● **EXCERPT PROVIDED**

-- -- --

Ask the Editor

Ask the Editor

I have been asked - Is there really a difference between negligence and gross negligence under English law?

English law has no real concept of “gross negligence” but the courts will try and give meaning to the parties intentions. Clearly, when people say “gross” negligence in a contract they mean something more than just “standard” or “regular” negligence.

Therefore, it all comes down to the degree of negligence. The classic definition of negligence is that (a) you owe your client/principal a duty of care, (b) you have breached that duty by acting without the reasonable skill and care one would expect from a reasonable person in your position (c) that breach caused the claimant a loss.

So when does regular or standard negligence becomes “gross negligence?”

-- -- --

Source data:
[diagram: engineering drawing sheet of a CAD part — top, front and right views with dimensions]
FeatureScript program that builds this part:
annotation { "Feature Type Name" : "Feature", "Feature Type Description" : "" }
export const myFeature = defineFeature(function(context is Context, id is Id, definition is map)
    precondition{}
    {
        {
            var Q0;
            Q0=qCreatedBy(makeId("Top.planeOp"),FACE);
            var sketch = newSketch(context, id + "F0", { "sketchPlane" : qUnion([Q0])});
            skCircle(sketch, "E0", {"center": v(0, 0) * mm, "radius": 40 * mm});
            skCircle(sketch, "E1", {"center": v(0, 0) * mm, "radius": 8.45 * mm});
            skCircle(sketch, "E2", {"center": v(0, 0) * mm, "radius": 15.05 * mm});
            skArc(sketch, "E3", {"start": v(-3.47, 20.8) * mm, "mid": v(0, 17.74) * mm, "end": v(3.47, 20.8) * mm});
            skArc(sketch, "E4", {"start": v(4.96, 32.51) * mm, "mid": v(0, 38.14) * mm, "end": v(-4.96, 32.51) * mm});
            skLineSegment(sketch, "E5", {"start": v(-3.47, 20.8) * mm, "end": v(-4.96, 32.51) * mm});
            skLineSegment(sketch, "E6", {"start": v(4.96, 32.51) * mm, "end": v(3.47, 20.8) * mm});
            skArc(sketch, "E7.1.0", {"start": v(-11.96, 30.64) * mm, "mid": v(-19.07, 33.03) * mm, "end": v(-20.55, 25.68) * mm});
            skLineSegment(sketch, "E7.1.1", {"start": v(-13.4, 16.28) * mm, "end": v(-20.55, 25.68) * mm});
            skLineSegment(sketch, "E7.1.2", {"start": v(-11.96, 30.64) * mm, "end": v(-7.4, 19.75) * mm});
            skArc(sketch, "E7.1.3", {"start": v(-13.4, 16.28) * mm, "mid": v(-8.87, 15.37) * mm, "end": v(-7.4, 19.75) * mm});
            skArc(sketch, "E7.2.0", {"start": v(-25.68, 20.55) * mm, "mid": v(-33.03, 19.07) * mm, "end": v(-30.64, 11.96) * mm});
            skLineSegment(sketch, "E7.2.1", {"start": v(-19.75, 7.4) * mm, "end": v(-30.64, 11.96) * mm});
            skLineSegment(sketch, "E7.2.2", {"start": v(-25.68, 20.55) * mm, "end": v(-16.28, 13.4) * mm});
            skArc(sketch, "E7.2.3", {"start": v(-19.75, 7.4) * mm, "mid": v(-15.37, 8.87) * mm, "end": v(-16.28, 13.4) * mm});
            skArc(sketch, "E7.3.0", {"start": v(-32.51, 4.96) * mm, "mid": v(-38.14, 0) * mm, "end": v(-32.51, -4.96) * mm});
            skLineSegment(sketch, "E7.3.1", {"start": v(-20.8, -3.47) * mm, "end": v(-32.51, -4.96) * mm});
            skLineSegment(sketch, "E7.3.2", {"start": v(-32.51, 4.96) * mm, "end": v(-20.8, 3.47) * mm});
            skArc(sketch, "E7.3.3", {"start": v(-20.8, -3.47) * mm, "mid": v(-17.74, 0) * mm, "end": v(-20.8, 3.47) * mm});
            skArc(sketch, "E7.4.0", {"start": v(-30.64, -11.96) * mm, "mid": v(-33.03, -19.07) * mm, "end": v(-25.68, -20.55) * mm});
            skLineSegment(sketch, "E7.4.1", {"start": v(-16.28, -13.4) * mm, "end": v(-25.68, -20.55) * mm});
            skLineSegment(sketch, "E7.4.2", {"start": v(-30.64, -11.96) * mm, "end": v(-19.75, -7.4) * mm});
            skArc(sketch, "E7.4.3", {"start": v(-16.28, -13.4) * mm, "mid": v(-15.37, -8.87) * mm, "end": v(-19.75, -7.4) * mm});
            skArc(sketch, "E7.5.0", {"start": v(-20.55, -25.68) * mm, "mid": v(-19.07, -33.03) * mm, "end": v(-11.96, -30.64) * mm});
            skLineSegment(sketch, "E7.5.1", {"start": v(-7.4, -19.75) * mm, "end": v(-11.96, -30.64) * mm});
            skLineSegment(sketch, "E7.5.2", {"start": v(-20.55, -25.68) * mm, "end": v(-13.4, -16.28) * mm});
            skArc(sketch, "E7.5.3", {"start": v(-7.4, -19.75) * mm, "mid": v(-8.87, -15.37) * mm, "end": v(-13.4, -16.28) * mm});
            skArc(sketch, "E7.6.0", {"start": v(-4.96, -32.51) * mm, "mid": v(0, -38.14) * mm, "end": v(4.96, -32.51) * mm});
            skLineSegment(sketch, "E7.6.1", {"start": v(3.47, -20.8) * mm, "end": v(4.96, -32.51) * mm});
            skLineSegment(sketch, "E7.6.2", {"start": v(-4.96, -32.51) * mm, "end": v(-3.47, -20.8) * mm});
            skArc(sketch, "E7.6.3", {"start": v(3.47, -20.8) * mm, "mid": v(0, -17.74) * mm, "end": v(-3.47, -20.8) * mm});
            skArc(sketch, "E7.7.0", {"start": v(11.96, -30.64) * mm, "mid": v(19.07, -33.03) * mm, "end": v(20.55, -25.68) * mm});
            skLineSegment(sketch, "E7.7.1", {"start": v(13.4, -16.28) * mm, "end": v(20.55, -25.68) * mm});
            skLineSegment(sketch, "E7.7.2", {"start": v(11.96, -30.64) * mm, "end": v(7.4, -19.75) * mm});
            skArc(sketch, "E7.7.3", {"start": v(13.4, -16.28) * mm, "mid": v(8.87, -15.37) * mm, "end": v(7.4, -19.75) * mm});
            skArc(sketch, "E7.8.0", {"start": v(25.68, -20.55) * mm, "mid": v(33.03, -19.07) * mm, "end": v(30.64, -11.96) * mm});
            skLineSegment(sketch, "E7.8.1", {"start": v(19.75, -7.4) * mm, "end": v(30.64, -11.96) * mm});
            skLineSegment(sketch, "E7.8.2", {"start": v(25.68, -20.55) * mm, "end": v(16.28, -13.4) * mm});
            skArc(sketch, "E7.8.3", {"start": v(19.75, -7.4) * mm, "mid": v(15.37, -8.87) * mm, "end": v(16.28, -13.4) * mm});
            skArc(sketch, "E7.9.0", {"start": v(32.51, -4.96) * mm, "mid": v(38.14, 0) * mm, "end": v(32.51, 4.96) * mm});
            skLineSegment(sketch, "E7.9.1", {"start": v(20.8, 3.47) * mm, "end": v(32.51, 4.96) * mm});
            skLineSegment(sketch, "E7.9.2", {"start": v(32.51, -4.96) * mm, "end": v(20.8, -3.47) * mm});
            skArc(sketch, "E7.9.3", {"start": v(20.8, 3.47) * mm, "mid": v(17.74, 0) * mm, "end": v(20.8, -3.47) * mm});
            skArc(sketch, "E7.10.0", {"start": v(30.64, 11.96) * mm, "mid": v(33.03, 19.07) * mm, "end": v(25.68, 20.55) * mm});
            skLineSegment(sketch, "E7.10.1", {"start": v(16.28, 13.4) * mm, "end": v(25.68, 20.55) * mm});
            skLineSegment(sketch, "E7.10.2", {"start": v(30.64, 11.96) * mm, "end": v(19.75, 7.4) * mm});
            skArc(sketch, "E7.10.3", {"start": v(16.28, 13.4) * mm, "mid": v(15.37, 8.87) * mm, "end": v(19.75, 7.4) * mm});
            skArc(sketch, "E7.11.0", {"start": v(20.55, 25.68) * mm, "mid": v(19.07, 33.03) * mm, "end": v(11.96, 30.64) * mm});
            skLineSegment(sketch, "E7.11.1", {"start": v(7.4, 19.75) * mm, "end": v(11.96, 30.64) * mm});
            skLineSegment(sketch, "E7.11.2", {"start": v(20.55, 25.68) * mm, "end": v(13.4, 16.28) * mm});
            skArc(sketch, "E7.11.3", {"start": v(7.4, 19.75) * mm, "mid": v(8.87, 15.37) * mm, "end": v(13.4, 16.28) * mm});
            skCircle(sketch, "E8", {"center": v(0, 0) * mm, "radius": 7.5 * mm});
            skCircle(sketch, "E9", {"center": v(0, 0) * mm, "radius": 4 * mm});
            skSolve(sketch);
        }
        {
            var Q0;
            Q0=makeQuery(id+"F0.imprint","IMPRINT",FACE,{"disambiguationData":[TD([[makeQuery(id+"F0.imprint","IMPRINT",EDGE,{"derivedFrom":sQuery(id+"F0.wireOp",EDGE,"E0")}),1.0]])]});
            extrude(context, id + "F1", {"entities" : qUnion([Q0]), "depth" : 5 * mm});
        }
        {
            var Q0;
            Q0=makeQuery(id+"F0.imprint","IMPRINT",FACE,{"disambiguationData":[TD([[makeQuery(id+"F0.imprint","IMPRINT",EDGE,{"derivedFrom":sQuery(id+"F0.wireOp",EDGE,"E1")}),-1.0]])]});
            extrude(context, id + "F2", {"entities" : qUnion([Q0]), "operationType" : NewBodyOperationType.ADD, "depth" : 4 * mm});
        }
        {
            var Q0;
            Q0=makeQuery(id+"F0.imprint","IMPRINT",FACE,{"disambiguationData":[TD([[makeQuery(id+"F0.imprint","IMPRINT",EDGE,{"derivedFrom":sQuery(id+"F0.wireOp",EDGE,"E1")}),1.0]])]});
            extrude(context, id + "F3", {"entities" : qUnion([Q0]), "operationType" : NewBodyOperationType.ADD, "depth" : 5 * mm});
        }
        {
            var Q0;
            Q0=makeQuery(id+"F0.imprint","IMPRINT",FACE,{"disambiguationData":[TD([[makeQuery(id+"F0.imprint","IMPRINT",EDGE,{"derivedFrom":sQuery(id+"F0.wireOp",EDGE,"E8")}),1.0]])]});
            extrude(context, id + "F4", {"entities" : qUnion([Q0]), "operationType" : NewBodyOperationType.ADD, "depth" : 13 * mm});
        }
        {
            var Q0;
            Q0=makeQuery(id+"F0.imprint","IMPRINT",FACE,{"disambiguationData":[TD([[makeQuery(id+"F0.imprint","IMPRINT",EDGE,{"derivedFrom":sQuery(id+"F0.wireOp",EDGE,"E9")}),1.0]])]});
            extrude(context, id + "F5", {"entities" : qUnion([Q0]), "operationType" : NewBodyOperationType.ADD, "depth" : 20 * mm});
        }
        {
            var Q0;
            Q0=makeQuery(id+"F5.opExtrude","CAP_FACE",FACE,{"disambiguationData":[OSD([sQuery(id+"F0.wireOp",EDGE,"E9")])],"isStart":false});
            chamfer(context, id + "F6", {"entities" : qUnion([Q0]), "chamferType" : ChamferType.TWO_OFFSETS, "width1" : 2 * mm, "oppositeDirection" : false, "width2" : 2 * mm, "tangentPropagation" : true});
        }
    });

-- -- --

● **REQUIRED ACTIONS**
• a. In the text on gross negligence, what three elements make up the classic definition of negligence?
• b. Carry on the gross negligence text, picking up right after its last sentence.

● **RESULTS FOR THE EXERCISE**
• a. You owe your client or principal a duty of care, you breached that duty by acting without the reasonable skill and care expected of a reasonable person in your position, and that breach caused the claimant a loss.

• b.
As a starting point, look to see if it has been defined in your contract. If it is defined, the courts will try to apply that definition. If it is not defined, or the definition itself is unclear then the usual starting point is Lord Mance’s judgement in Red Sea Tankers v Papachristidis (the Hellespont Ardent) [1997]. He said:

“Gross negligence is clearly intended to represent something more fundamental than failure to exercise proper skill and/or care constituting negligence. But, as a matter of ordinary language and general impression, the concept of gross negligence seems to me capable of embracing not only conduct undertaken with an actual appreciation of the risks involved but also a serious disregard of or indifference to an obvious risk.”

However, it should be noted that the difference between negligence and gross negligence is one of degree and not kind.

There is no need for gross negligence to require dishonesty, bad faith or deliberate misconduct. Wilful default and reckless carelessness are usually separate legal concepts from gross negligence.

Cockerill J said in the Republic of Nigeria v JP Morgan Chase Bank NA, [2022] that gross negligence is “a notoriously slippery concept: it requires something more than negligence, but it does not require dishonesty or bad faith and indeed does not have any subjective mental element of appreciation of risk.”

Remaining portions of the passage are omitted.